By Jonathan Stempel
NEW YORK (Reuters) -A U.S. judge on Tuesday dismissed an antitrust lawsuit accusing 10 large banks of conspiring to rig corporate bond prices at the expense of ordinary investors, after the original judge recused himself because his wife owned stock in one of the banks.
Investors accused Bank of America, Barclays, Citigroup, Credit Suisse, Deutsche Bank, Goldman Sachs, JPMorgan Chase, Morgan Stanley, NatWest and Wells Fargo of overcharging them by billions of dollars since 2006 on “odd-lot” trades.
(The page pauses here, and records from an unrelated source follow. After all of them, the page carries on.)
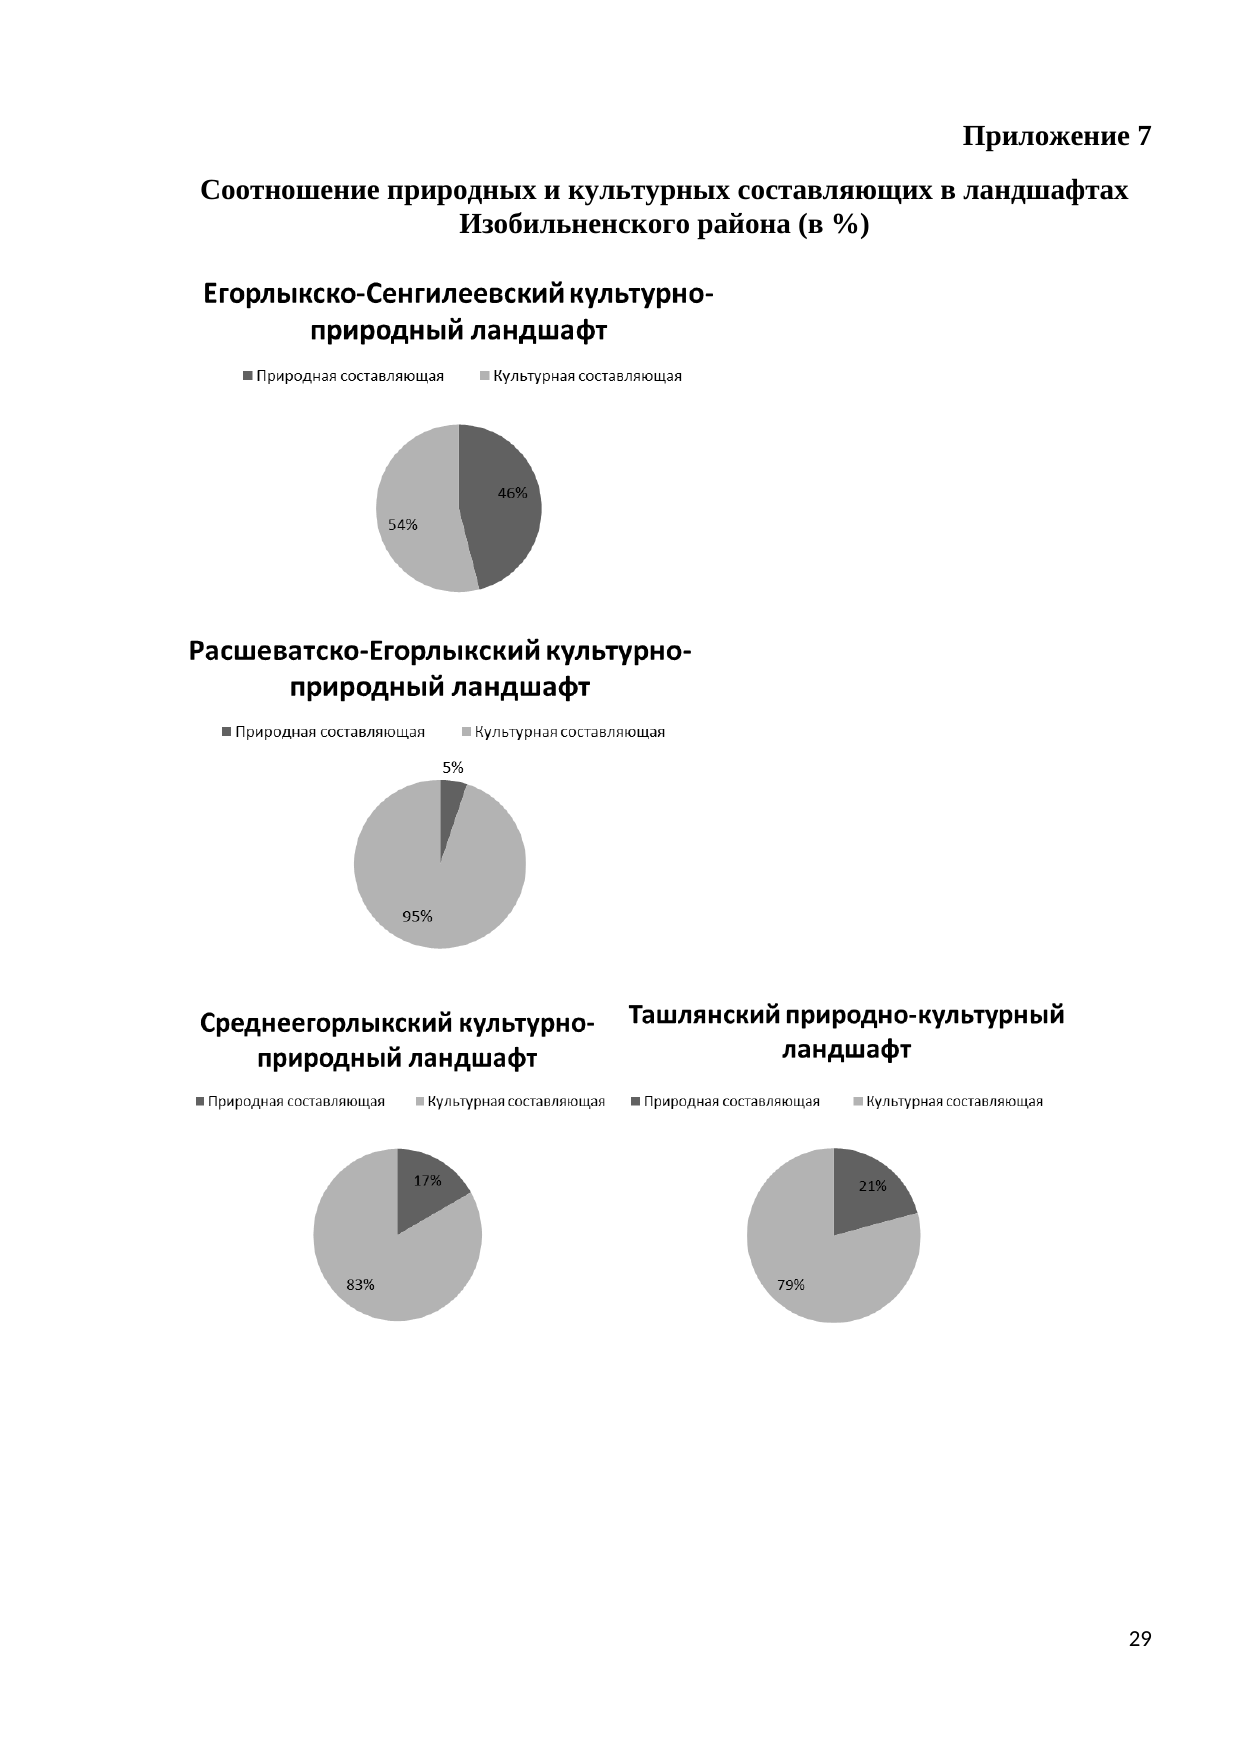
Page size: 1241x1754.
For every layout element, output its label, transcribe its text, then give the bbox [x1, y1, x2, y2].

text Приложение 7 [177, 118, 1152, 152]
picture [177, 260, 738, 605]
picture [177, 618, 700, 958]
picture [177, 991, 1091, 1332]
text Соотношение природных и культурных составляющих в ландшафтах Изобильненского района (в %) [177, 172, 1152, 239]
Such trades involve fewer than 1,000 bonds or are worth less than $1 million, and comprise most corporate bond trades. Investors said the banks illegally charged spreads 25% to 300% higher than on larger “round-lot” trades, inflating profits.
U.S. District Judge Valerie Caproni in Manhattan said the investors failed to prove the banks conspired to operate the Bond Desk, Trading Edge and Trade Web platforms as a “catch-and-kill” operation to thwart fair prices, while boycotting rival platforms that promoted fair prices.
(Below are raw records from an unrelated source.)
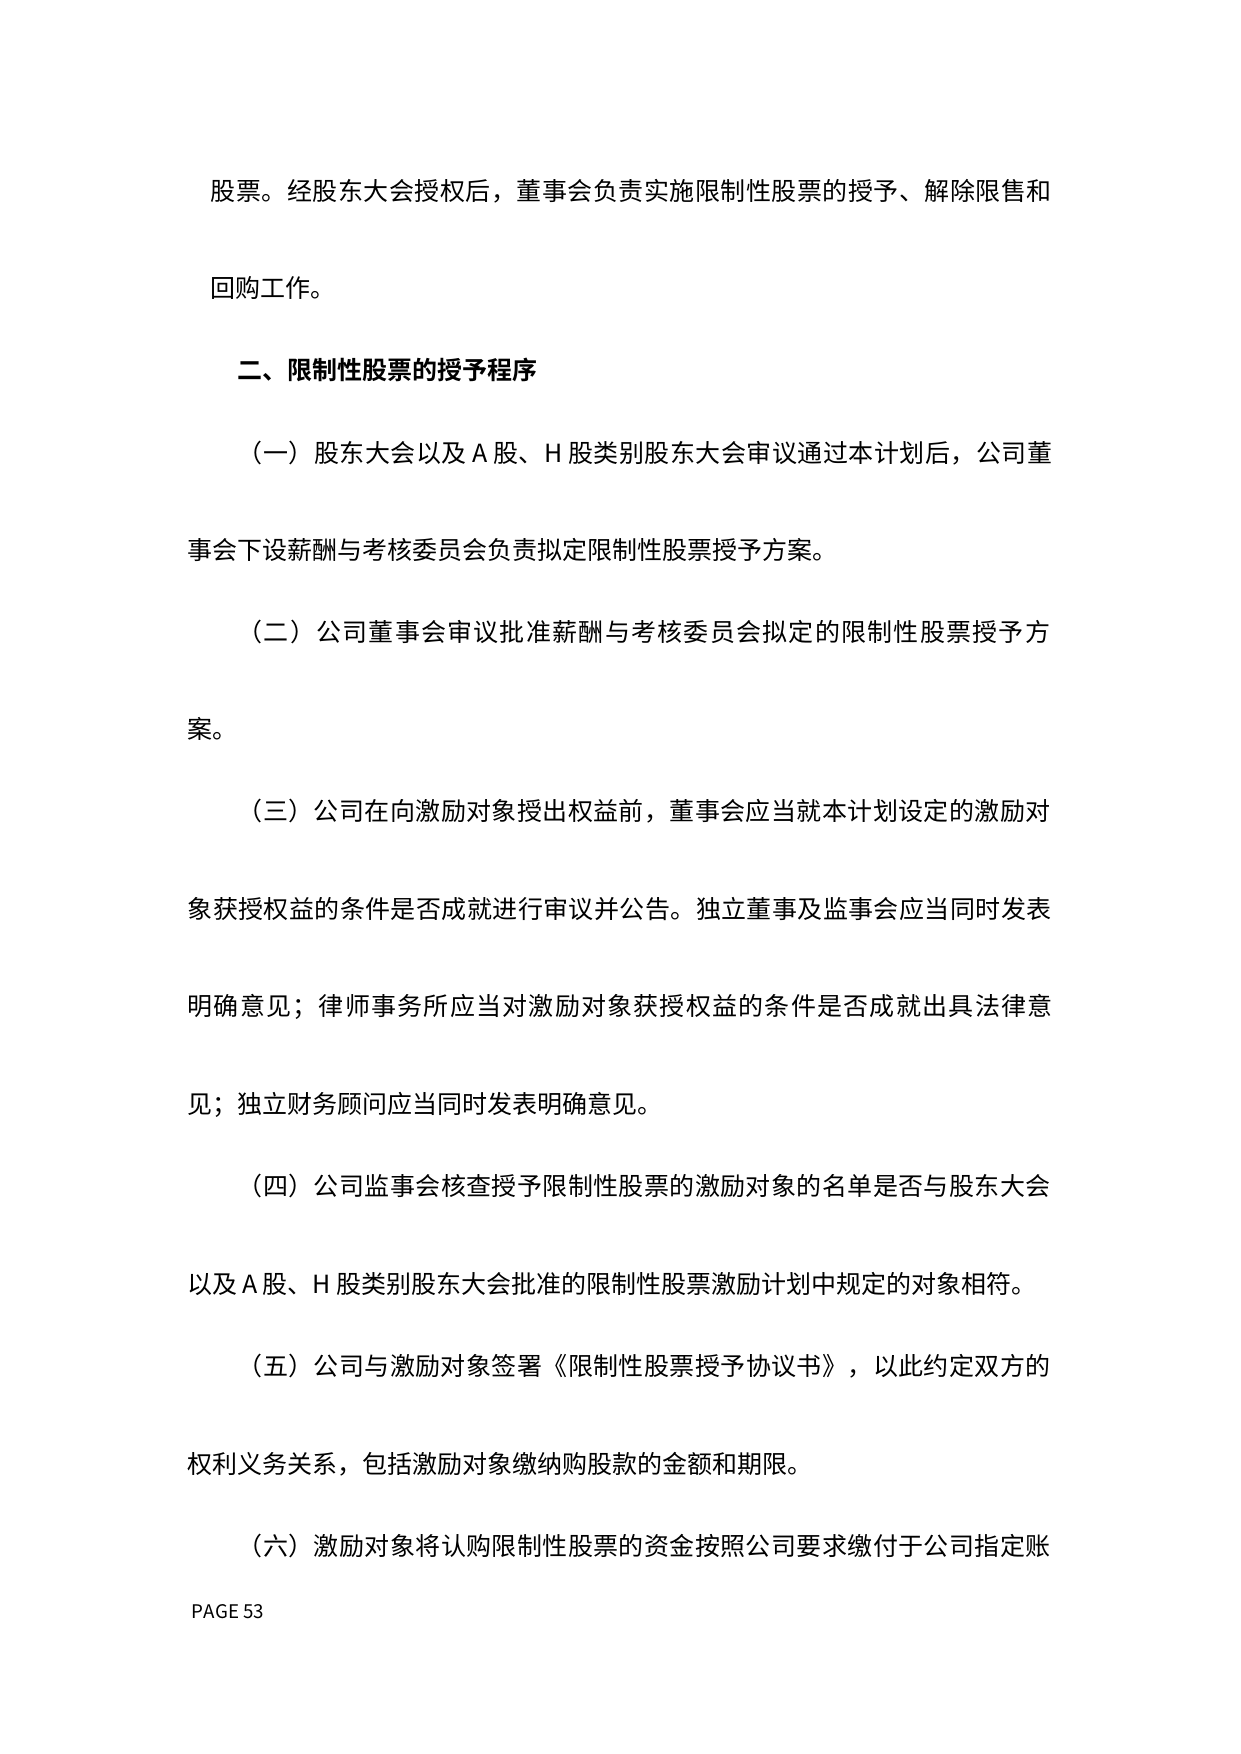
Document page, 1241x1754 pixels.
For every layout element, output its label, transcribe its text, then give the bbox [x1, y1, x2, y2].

text （四）公司监事会核查授予限制性股票的激励对象的名单是否与股东大会以及A股、H股类别股东大会批准的限制性股票激励计划中规定的对象相符。 [187, 1153, 1053, 1316]
text （二）公司董事会审议批准薪酬与考核委员会拟定的限制性股票授予方案。 [187, 599, 1053, 762]
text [210, 158, 1053, 321]
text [187, 1513, 1053, 1578]
text （一）股东大会以及A股、H股类别股东大会审议通过本计划后，公司董事会下设薪酬与考核委员会负责拟定限制性股票授予方案。 [187, 419, 1053, 582]
text 二、限制性股票的授予程序 [187, 338, 1053, 403]
text （五）公司与激励对象签署《限制性股票授予协议书》，以此约定双方的权利义务关系，包括激励对象缴纳购股款的金额和期限。 [187, 1334, 1053, 1496]
text （三）公司在向激励对象授出权益前，董事会应当就本计划设定的激励对象获授权益的条件是否成就进行审议并公告。独立董事及监事会应当同时发表明确意见；律师事务所应当对激励对象获授权益的条件是否成就出具法律意见；独立财务顾问应当同时发表明确意见。 [187, 778, 1053, 1136]
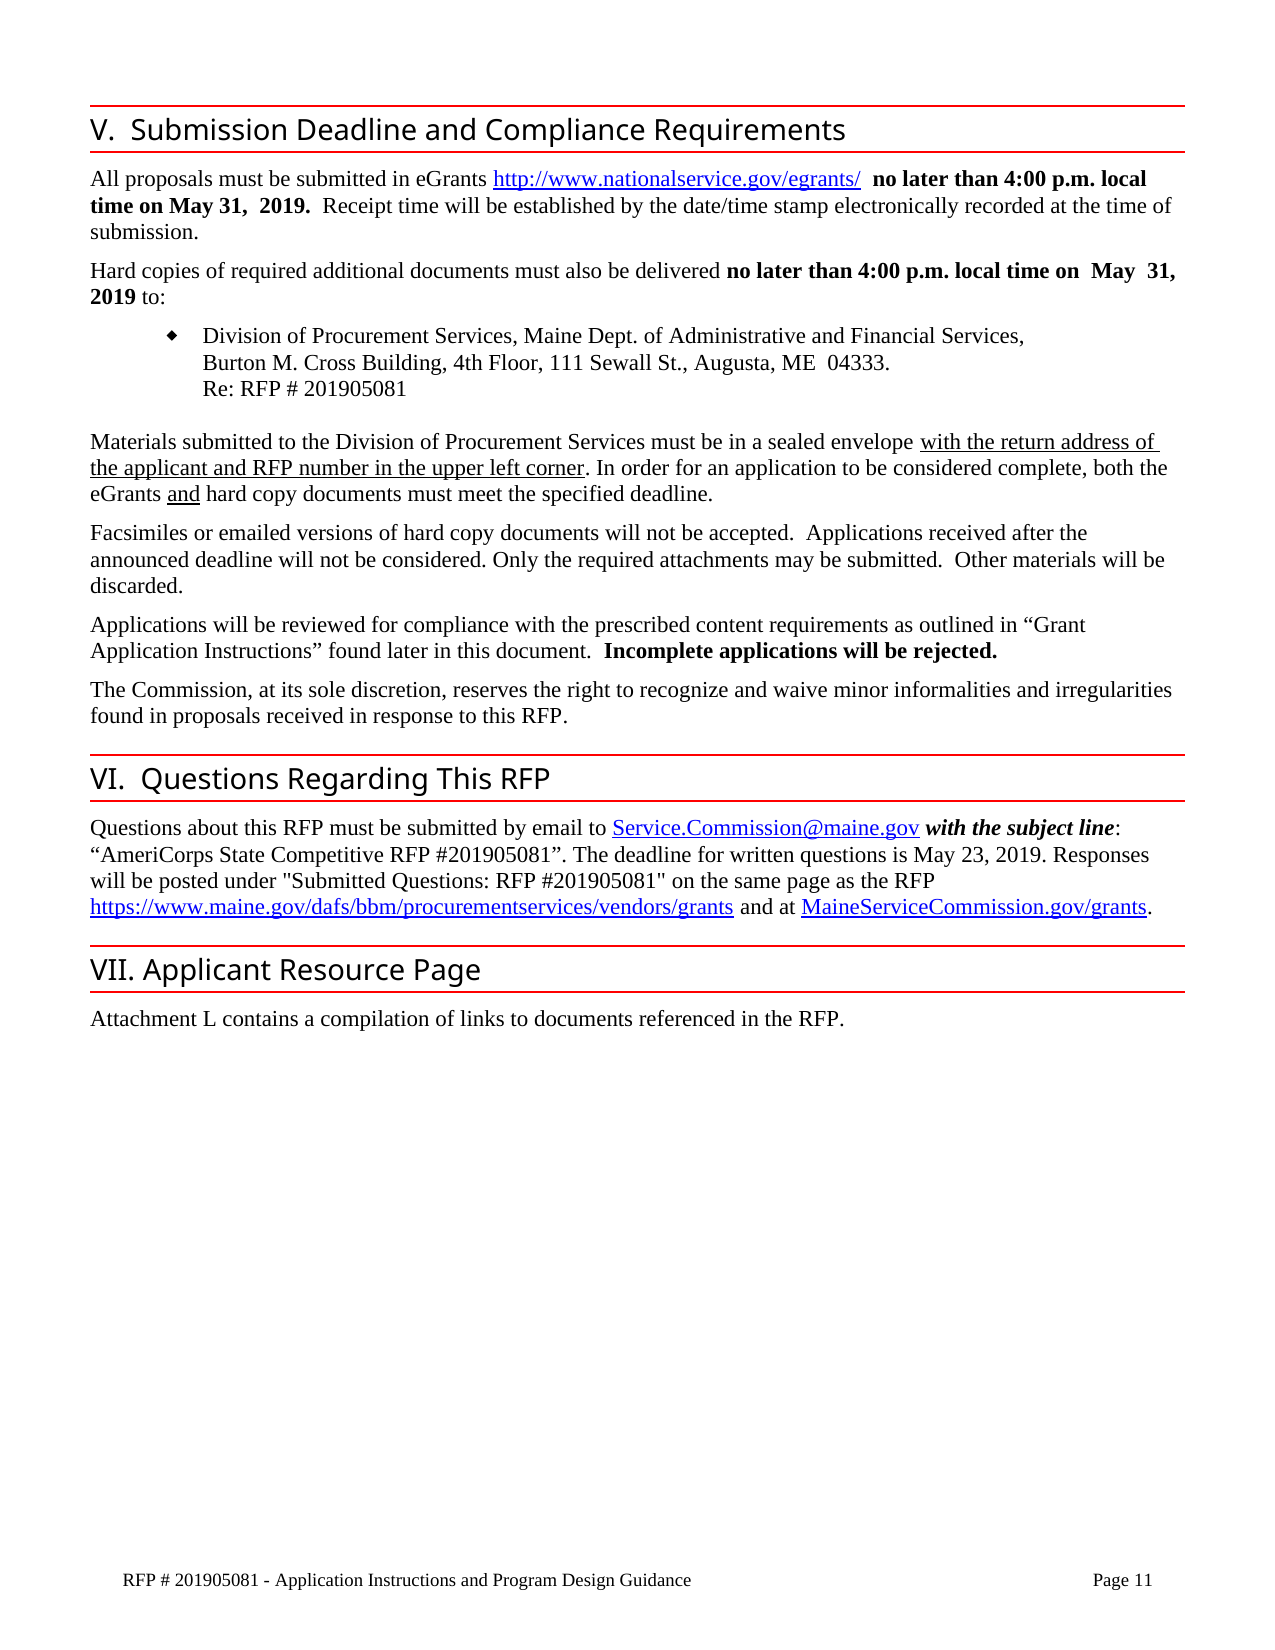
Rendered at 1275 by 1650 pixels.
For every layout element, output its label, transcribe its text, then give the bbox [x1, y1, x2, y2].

text Attachment L contains a compilation of links to documents referenced in the RFP. [90, 1005, 1185, 1032]
text Re: RFP # 201905081 [202, 375, 1185, 401]
text All proposals must be submitted in eGrants http://www.nationalservice.gov/egrants/ no later than 4:00 p.m. local time on May 31, 2019. Receipt time will be established by the date/time stamp electronically recorded at the time of submission. [90, 166, 1185, 244]
text Facsimiles or emailed versions of hard copy documents will not be accepted. Applications received after the announced deadline will not be considered. Only the required attachments may be submitted. Other materials will be discarded. [90, 519, 1185, 598]
text The Commission, at its sole discretion, reserves the right to recognize and waive minor informalities and irregularities found in proposals received in response to this RFP. [90, 676, 1185, 729]
text Hard copies of required additional documents must also be delivered no later than 4:00 p.m. local time on May 31, 2019 to: [90, 257, 1185, 310]
subtitle VI. Questions Regarding This RFP [90, 756, 1185, 800]
text Materials submitted to the Division of Procurement Services must be in a sealed envelope with the return address of the applicant and RFP number in the upper left corner. In order for an application to be considered complete, both the eGrants and hard copy documents must meet the specified deadline. [90, 428, 1185, 507]
subtitle V. Submission Deadline and Compliance Requirements [90, 107, 1185, 151]
list Division of Procurement Services, Maine Dept. of Administrative and Financial Services, Burton M. Cross Building, 4th Floor, 111 Sewall St., Augusta, ME 04333. [165, 322, 1185, 375]
subtitle VII. Applicant Resource Page [90, 947, 1185, 991]
text Questions about this RFP must be submitted by email to Service.Commission@maine.gov with the subject line: “AmeriCorps State Competitive RFP #201905081”. The deadline for written questions is May 23, 2019. Responses will be posted under "Submitted Questions: RFP #201905081" on the same page as the RFP https://www.maine.gov/dafs/bbm/procurementservices/vendors/grants and at MaineServiceCommission.gov/grants. [90, 814, 1185, 920]
text Applications will be reviewed for compliance with the prescribed content requirements as outlined in “Grant Application Instructions” found later in this document. Incomplete applications will be rejected. [90, 611, 1185, 663]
Though the banks controlled an estimated 65% of U.S. underwriting and 90% of U.S. trading volume in corporate bonds, “it does not follow that defendants have the power to control pricing of the bonds in the secondary market,” Caproni said.
The judge also found no overt acts by the banks to advance the alleged conspiracy in the four years before the lawsuit was filed in April 2020, dooming the Sherman Act case.
Lawyers for the investors did not immediately respond to requests for comment. Caproni’s dismissal is with prejudice, meaning the case cannot be brought again.
The case was originally dismissed by U.S. District Judge Lewis Liman in October 2021.
Four months later, Liman’s clerk disclosed that the judge’s wife owned Bank of America stock while the case was pending, but it didn’t affect the judge’s decision making.
In July 2024, the federal appeals court in Manhattan revived the case, saying Liman’s conflict was “almost certainly” unknowing but could call his impartiality into question.
Liman was not accused of wrongdoing.
The case is Litovich v Bank of America Corp et al, U.S. District Court, Southern District of New York, No. 20-03154.